The SequenceLenFunct function

typedef size_t (*SequenceLenFunct)(const RGB*);  

A SequenceLenFunct function returns the number of objects in a sequence. It is called when inserting into or reading from the database, so there must be enough information in the sequence itself to enable the SequenceLenFunct function to tell how many objects the sequence contains. The char* and wchar_t* strings use a '\0' special character to do this. For example, RGB(0, 0, 0, 0) could be used to denote the end of the sequence. Note that for your implementation of this callback, you are not required to use a trailing object with a special value like '\0' or RGB(0, 0, 0, 0) to denote the end of the sequence. You are free to use what mechanism you want in your SequenceLenFunct function implementation to figure out the length of the sequence.

The SequenceCopyFunct function

 typedef void (*SequenceCopyFunct)(RGB*dest, const RGB*src); 

SequenceCopyFunct copies objects from the sequence src into memory chunk dest. If the objects in the sequence do not reside in a continuous memory chunk, this function must marshal each object in the sequence into the dest memory chunk.

The sequence objects will reside in the continuous memory chunk referred to by dest, which has been sized by SequenceLenFunct and ElemSizeFunct if available (which is when objects in the sequence are of varying lengths). ElemSizeFunct function is not needed in this example because RGB is a simple fixed length type, the sizeof() operator is sufficient to return the size of the sequence.
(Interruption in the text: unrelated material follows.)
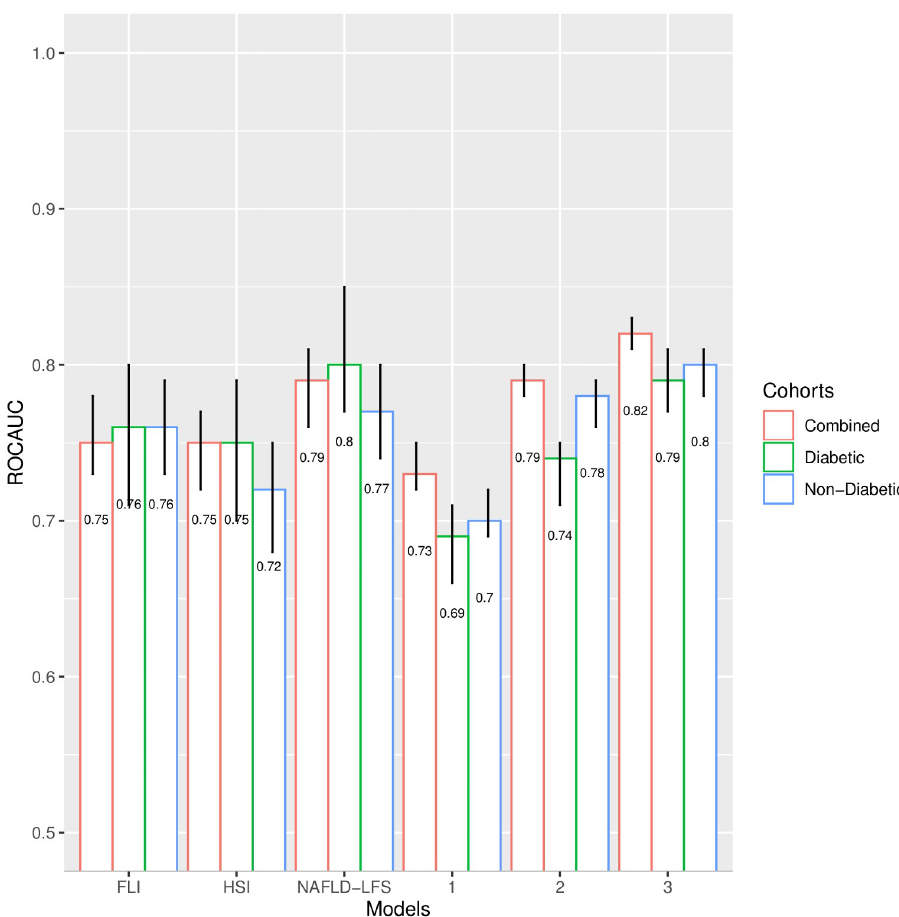
Fig 3. Receiver operating characteristic area under the curve (ROCAUC) with 95% confidence interval (error bars) for clinical models 1–3, fatty liver index (FLI), hepatic steatosis index (HSI), and non-alcoholic fatty liver disease liver fat score (NAFLD-LFS) in the IMI DIRECT cohorts. Model 1 includes 6 non-serological input variables: waist circumference, body mass index(BMI), mean systolic blood pressure, mean diastolic blood pressure, alcohol consumption, and diabetes status. Model 2 includes 8 input variables: waist circumference, BMI, fasting triglycerides (TG), alanine transaminase (ALT), aspartate transaminase (AST), fasting glucose (or hemoglobin A1C if fasting glucose is not available), alcohol consumption, and diabetes status. Model 3 includes 9 variables: waist circumference, BMI, TG, ALT, AST, fasting glucose, fasting insulin, alcohol consumption, and diabetes status. The FLI uses TG, waist circumference, BMI, and gamma-glutamyl transpeptidase. NAFLD-FLS was calculated using fasting insulin, AST, ALT, type 2 diabetes (T2D), and metabolic syndrome defined according to the International Diabetes Federation. The HSI uses BMI, sex, T2D diagnosis (yes/no), and the ratio of ALT to AST.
  • The get and set functions of this class are not protected by any mutexes. When using multiple threads to access the function pointers, the callback functions must be registered to the singleton of this class before any retrieval of the callback function pointers. Isolation may also be required among multiple threads. The best way is to register all callback function pointers in a single thread before making use of the any containers.

  • If objects in a sequence are not of identical sizes, or are not located in a consecutive chunk of memory, you also need to implement and register the DbstlElemTraits<>::ElemSizeFunct callback function to measure the size of each object. When this function is registered, it is also used when allocating memory space.

    There is example code demonstrating the use this feature in TestAssoc::test_arbitray_sequence_storage(), which is available in the dbstl test suite.

  • A consequence of this dbstl feature is that you can not store a pointer value directly because dbstl will think it is a sequence head pointer. Instead, you need to convert the pointer into a long and then store it into a long container. And please note that pointer values are probably meaningless if the stored value is to be used across different application run times.